Third-party risk management company ProcessUnity today released its State of Third-Party Risk Assessments 2026 report in partnership with the Ponemon Institute. Based on responses from 1,465 third-party risk leaders and practitioners worldwide, the study reveals a widening gap between confidence in third-party risk management (TPRM) program effectiveness and real-world results.
While respondents claim a high degree of confidence in their assessment processes to reduce breach risk, they reported their organizations average of 12 third-party breaches or security incidents per year highlighting third-party risk as a persistent and material operational challenge.
Although many respondents report established assessment processes, policies, and frameworks, the data suggests that many equate the presence of a program with effective assessments. Despite this belief, most surveyed organizations apply no metrics to evaluate whether those programs actually reduce risk. Frequent breaches, prolonged assessment timelines, slow vendor responses, incomplete remediation, and limited visibility highlighted in this study indicate that effective TPRM maturity remains elusive. The disconnect is particularly pronounced in the financial services and technology/software sectors, where organizations report strong confidence in their TPRM programs while experiencing some of the longest assessment timelines and highest breach exposure (90% of financial services organizations and 85% of technology and software companies reported third-party breaches in 2025).
CCI Publisher Sarah Hadden interviews Scott West at ProcessUnity regarding the research study’s findings. Watch the full interview here.
The findings expose systemic weaknesses that continue to undermine third-party risk programs across organizations worldwide. The following highlights illustrate where programs break down in practice, with the full set of findings detailed in the complete report.

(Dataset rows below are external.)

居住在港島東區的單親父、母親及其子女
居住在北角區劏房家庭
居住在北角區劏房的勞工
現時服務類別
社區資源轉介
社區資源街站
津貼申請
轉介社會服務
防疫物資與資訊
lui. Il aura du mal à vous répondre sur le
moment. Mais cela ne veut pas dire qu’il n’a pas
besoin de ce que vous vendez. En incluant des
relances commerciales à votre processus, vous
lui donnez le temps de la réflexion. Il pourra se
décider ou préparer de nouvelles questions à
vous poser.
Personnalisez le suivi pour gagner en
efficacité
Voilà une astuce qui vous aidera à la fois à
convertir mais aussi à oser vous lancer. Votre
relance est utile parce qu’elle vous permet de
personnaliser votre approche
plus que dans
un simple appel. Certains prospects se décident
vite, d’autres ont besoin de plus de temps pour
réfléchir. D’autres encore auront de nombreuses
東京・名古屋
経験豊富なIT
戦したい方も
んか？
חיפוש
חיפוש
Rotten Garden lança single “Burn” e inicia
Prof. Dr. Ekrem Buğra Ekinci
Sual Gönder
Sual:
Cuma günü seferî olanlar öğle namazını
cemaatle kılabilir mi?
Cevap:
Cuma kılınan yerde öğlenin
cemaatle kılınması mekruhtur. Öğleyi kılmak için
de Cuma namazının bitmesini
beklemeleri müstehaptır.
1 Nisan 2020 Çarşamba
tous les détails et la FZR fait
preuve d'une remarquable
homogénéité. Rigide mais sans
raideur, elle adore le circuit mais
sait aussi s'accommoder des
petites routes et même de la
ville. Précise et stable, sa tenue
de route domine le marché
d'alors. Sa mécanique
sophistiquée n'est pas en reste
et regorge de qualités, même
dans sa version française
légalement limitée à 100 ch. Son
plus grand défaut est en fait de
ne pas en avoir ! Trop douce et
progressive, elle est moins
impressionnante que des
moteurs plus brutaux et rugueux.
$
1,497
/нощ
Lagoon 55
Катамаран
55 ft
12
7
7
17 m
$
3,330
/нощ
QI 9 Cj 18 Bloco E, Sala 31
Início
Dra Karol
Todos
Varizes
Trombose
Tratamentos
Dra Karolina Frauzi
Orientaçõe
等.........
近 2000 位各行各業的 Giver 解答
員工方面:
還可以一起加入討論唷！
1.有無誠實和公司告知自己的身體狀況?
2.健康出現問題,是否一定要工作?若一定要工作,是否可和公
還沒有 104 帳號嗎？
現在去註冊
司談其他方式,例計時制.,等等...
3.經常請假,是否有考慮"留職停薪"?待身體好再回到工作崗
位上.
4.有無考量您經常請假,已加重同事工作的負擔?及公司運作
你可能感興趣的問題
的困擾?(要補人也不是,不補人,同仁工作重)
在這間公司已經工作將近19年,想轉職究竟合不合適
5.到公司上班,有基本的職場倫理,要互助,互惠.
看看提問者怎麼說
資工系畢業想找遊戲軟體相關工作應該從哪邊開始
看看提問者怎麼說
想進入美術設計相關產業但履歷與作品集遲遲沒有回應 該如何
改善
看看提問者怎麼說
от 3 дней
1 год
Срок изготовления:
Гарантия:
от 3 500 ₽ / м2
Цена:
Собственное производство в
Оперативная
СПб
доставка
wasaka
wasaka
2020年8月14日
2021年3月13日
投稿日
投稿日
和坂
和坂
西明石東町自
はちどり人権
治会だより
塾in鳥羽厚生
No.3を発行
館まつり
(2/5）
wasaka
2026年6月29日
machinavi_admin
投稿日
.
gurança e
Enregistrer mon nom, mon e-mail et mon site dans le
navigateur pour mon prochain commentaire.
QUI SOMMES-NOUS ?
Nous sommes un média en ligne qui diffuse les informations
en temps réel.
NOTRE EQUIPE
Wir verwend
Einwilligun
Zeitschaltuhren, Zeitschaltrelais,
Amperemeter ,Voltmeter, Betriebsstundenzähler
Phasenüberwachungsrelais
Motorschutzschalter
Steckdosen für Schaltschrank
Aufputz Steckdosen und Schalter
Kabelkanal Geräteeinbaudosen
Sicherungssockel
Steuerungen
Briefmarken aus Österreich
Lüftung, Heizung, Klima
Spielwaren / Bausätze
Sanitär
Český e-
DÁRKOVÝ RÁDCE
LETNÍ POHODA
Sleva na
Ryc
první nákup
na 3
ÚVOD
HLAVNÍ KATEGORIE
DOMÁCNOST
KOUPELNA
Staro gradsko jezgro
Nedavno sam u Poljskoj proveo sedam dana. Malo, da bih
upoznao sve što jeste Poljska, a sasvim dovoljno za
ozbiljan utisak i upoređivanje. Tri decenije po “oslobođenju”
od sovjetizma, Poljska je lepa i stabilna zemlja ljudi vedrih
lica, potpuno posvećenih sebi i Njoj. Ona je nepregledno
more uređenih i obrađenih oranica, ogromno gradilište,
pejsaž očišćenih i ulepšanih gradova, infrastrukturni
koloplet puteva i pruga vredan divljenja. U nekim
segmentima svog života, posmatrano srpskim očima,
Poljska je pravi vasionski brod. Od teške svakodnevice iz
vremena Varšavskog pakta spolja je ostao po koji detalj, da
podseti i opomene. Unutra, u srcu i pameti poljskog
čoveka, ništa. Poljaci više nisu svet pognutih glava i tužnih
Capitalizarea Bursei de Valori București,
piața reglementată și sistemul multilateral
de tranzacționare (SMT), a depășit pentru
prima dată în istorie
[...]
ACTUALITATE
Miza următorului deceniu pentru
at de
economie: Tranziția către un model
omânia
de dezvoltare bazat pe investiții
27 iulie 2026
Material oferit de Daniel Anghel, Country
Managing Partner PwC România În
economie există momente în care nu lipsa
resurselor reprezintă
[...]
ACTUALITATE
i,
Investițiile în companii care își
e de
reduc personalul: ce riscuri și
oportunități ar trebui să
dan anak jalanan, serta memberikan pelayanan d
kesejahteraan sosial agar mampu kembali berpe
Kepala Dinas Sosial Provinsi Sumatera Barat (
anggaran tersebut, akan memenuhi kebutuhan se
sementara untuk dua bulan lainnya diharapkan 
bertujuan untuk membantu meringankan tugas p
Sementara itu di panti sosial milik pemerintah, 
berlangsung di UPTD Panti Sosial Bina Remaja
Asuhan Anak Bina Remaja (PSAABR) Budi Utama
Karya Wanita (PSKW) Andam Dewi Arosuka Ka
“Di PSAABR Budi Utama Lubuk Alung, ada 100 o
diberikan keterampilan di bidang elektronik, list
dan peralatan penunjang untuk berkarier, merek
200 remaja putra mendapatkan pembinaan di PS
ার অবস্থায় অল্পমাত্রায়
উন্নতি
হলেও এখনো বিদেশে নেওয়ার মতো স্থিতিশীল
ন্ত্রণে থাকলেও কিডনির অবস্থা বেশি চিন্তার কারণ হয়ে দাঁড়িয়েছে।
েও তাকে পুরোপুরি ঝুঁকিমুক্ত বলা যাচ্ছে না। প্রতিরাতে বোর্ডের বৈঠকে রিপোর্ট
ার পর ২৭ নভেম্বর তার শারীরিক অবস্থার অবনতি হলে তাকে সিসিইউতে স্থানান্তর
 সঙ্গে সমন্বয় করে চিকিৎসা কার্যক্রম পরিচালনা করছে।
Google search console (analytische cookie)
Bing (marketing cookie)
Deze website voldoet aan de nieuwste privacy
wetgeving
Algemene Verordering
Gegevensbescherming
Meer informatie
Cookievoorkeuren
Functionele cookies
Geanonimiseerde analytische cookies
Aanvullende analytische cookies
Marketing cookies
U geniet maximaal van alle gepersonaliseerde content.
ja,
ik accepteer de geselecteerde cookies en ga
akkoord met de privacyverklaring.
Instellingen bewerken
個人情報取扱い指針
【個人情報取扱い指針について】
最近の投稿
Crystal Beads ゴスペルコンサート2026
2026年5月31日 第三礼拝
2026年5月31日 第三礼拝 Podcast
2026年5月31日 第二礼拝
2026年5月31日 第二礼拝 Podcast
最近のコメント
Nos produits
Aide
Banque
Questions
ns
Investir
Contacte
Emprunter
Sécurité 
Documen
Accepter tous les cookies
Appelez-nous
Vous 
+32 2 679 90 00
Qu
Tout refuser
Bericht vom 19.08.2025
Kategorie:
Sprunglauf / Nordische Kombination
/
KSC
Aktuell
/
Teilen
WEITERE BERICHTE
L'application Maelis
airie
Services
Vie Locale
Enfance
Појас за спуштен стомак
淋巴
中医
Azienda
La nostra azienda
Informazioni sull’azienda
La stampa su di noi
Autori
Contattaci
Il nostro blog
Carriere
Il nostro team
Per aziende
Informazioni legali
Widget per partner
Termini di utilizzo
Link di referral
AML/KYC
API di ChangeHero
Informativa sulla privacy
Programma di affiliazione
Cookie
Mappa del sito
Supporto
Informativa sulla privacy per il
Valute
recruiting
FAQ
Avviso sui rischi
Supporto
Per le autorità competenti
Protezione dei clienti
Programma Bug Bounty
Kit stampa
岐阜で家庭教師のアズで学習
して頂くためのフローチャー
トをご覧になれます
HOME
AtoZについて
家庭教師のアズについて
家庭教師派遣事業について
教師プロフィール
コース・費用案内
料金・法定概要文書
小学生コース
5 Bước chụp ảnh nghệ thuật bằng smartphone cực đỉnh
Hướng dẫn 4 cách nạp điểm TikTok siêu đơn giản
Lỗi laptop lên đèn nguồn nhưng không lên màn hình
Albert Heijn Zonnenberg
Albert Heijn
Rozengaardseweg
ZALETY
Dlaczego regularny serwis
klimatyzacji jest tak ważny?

- Manual program execution remains the norm, slowing assessment cycles and requiring human resources. Nearly two-thirds of organizations still utilize spreadsheets and homegrown or IT-built tools as part of their assessment management and tracking.
- Delayed vendor responses slow down risk decisions. 60% of organizations report vendor response timelines range from four months to more than 12 months.
- Non-response remains a persistent barrier. 27% of vendors fail to respond to assessments at all, leaving critical gaps in portfolio visibility.
- AI adoption emerges as a major accelerator. 50% of organizations reported adopting AI to support third-party risk assessments, and 21% plan to adopt AI in the near future.
“This research shows that many third-party risk programs still lack maturity and fall short on outcomes. Organizations of all sizes invest in TPRM, but that effort doesn’t always translate into efficient, effective assessments or consistent risk reduction,” said Scott West, Vice President of Product Marketing at ProcessUnity. “We invite TPRM leaders and practitioners to use this research to benchmark their programs and build plans to improve measurement, speed, scalability, and visibility to manage third-party risk more effectively.”
The research translates these findings into a blueprint for scaling third-party risk assessments. Organizations can improve outcomes by evolving from periodic reviews to continuous oversight, applying inherent risk to prioritize vendors that introduce the greatest exposure, enforcing accountability for response and remediation, and extending visibility beyond direct vendors to include downstream dependencies and concentration risk. In addition, accelerating AI adoption now enables resource-constrained TPRM teams to reduce manual effort while increasing speed, consistency, and insight across the assessment lifecycle.
“Our research is dedicated to helping organizations improve oversight as third-party ecosystems expand,” said Dr. Larry Ponemon, Chairman and Founder of the Ponemon Institute. “These findings show why scalable execution and measurable outcomes are essential. We surveyed third-party risk leaders and practitioners globally to examine how organizations assess vendors in practice and where modernization is most needed.”
Detailed findings in the report explore assessment timelines, tooling reliance, budget ownership, fourth-party risk, industry and company-size breakouts, and more.